Sur le plan diplomatique, l’influence nigériane semble avoir reculé. Comment expliquez-vous qu’à l’Union africaine (UA), la voix d’Abuja soit désormais presque inaudible ?
Il n’y a plus de pensée claire sur les relations internationales et la diplomatie au Nigeria depuis l’arrivée au pouvoir de Buhari. Même si ce problème était déjà apparu après le départ d’Obasanjo, ce manque de doctrine s’est aggravé depuis 2015. Buhari n’a d’ailleurs pas de conseiller diplomatique. Actuellement, la quasi-totalité des ambassades du Nigeria sont dépourvues d’ambassadeurs.

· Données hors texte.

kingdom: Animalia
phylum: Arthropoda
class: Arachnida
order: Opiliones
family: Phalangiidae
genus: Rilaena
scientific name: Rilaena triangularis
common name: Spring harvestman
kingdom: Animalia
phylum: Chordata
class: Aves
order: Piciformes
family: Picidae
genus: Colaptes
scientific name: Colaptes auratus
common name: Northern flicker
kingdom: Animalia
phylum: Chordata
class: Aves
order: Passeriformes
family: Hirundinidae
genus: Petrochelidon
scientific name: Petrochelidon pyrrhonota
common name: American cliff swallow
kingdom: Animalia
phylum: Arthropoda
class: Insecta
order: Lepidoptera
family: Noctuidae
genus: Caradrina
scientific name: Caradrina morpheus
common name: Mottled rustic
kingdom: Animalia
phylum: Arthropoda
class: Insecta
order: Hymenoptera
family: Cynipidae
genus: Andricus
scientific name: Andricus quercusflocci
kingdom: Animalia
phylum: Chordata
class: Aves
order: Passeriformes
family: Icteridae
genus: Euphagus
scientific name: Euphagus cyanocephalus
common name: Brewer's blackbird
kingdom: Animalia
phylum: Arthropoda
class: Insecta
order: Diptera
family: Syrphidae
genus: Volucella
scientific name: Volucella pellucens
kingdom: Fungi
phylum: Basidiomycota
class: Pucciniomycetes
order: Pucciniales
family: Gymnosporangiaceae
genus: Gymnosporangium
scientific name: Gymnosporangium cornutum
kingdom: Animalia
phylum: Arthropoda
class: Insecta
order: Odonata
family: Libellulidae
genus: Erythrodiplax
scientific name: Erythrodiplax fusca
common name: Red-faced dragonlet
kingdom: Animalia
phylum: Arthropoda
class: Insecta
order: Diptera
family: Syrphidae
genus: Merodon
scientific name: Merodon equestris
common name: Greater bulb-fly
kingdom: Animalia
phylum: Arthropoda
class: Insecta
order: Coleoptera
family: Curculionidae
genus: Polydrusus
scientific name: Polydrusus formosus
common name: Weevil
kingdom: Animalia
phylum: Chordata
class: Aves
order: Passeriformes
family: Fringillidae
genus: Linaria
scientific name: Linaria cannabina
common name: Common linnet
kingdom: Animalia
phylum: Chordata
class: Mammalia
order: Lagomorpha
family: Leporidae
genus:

Le plus souvent, ce sont les chargés d’affaires qui assurent les « affaires courantes ».
M. Buhari a effectué les déplacements nécessaires au début de son mandat, aux Etats-Unis, en France, en Allemagne et dans les pays voisins. Hormis la gestion de la coopération militaire avec les Etats du bassin du lac Tchad dans le cadre de la lutte contre Boko Haram, le Nigeria est devenu aphone sur toutes les autres grandes questions africaines. Son échec à placer sa candidate à la tête de la Commission paix et sécurité de l’UA en janvier démontre qu’il est en perte de vitesse, ses partenaires africains sentent cette grande fragilité et en profitent.